Why did Russia Feel the Proposed Cuts Wouldn’t Work?
IndraStra Global

Why did Russia Feel the Proposed Cuts Wouldn’t Work?

An Energy Industry Insight by The Abdullah Bin Hamad Al-Attiyah International Foundation for Energy & Sustainable Development, Qatar

An Energy Industry Insight by The Abdullah Bin Hamad Al-Attiyah International Foundation for Energy & Sustainable Development, Qatar

In the weeks since the price war began between Saudi Arabia and Russia, oil prices have plunged to their lowest levels in decades, pounding economies on the way down. Yet as the global economy feels the strain on commodity markets, experts suggest there is more to come, which will likely produce a large number of losers, but no winner.  

Saudi Arabia and Russia became locked in a war for global oil market share after their deal to limit output broke down at the start of March 2020. With global oil demand plummeting due to the current COVID-19 pandemic, OPEC suggested to deepen its already agreed supply cuts, however, Russia said it would only agree to extend the agreement timeline, stating that deeper reductions in production would not work. 

OPEC had proposed to extend cuts by an additional 1.5 million barrels per day (bpd), with Russia to contribute an extra 300,000 bpd to the reduction, however, Pavel Sorokin, Russia’s Deputy Energy Minister, said the task would be “technically challenging.” The proposed reduction in supply would double Russia’s overall contribution to a 600,000-bpd cutback. Sorokin added that such a cut was pointless until there was a full understanding of how sharply demand could fall.

“We cannot fight a falling demand situation when there is no clarity about where the bottom (of demand) is,” Sorokin said in an interview with Reuters. He expanded further on Moscow’s view of the situation, stating: “It is very easy to get caught in a circle when, by cutting once, you get into an even worse situation in say two weeks,” highlighting that oil prices may shortly bounce back before falling again, as demand continued to fall. 

In a counter-proposal, Russia had suggested extending the existing OPEC and allies agreed supply reductions for at least another quarter, in an attempt to assess the real impact on demand from the global pandemic. However, OPEC declined the Russian counter-proposal, and in what seems like retaliation, the cartel removed all restrictions as of April 1st, allowing all member producers to pump freely. Saudi Arabia is now declaring to raise production to a record 12.3 million barrels per day.

In response, Russia’s Oil Minister, Alexander Novak, said Moscow could potentially increase output by 300,000 b/d in a very short period and indicated that Russia could balance its finances at around $40/b.
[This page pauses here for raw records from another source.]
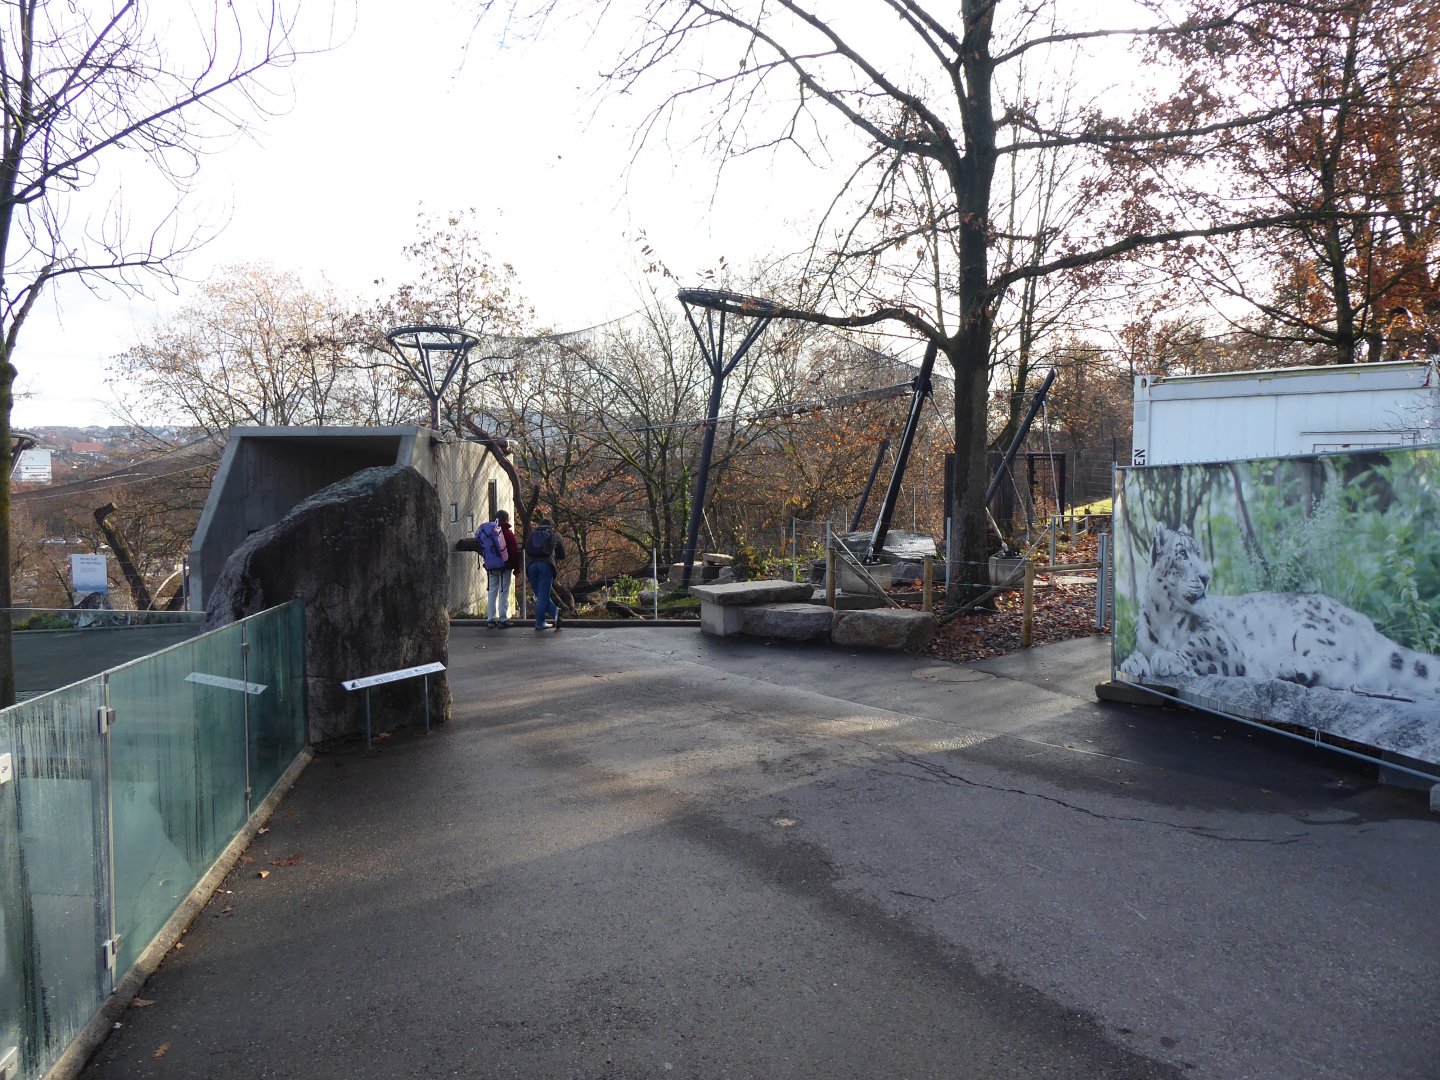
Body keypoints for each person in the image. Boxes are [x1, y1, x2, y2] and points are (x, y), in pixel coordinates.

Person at [477, 510, 519, 628]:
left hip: (491, 566)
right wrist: (516, 568)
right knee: (503, 592)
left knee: (492, 592)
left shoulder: (489, 532)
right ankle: (502, 619)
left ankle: (491, 619)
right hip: (505, 567)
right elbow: (514, 552)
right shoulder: (508, 533)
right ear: (506, 519)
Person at [524, 515, 567, 631]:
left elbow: (526, 549)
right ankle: (540, 622)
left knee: (540, 595)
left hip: (531, 566)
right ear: (552, 526)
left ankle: (553, 613)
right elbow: (562, 554)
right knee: (543, 595)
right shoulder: (555, 535)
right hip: (546, 565)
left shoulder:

Furthermore, the country has a greater diversity in its economy, with huge exports of other raw materials, that provide Russia with an economic cushion that Saudi Arabia doesn’t have.

Moscow has also made it clear, that cuts from only OPEC members and its allies will simply not be enough to balance markets, suggesting that other countries, including the U.S., need to buy into such a pact. A recent Reuters report stated that Kirill Dmitriev, the Head of Russian Direct Investment Fund, indicated that a new OPEC+ deal was only possible if other countries were involved.

Some experts believe Moscow’s target was always the United States and its shale industry, whose oil production has soared since Russia and Saudi Arabia agreed to collaborate on production cuts in 2016.

This indirect strategy has already forced Washington into the fray, as they announced that an envoy would shortly head to Saudi Arabia to deal with the fallout, and President Trump picks up the phone to President Putin. In a new twist in global oil diplomacy, the two Presidents agreed during the phone call on Monday to have their top energy officials discuss slumping global oil markets, as Trump labeled the price war as "crazy." White House spokesman Judd Deere said the two leaders had agreed on the importance of stability in global energy markets.

Saudi Arabia, on the other hand, is gambling that their increased output will mitigate the financial impact of the plummeting prices, increase its market share and bring Moscow back to the table.



However, as of last week, Saudi Arabia announced it was not yet in talks with Russia to balance oil markets, despite weighing pressure from Washington and reports that Moscow had already made some attempts to repair ties with the de facto OPEC leader. At this point, it seems clear that Russia is keen to return to the table, but only if the U.S. is included, as Saudi Arabia struggles to maintain control.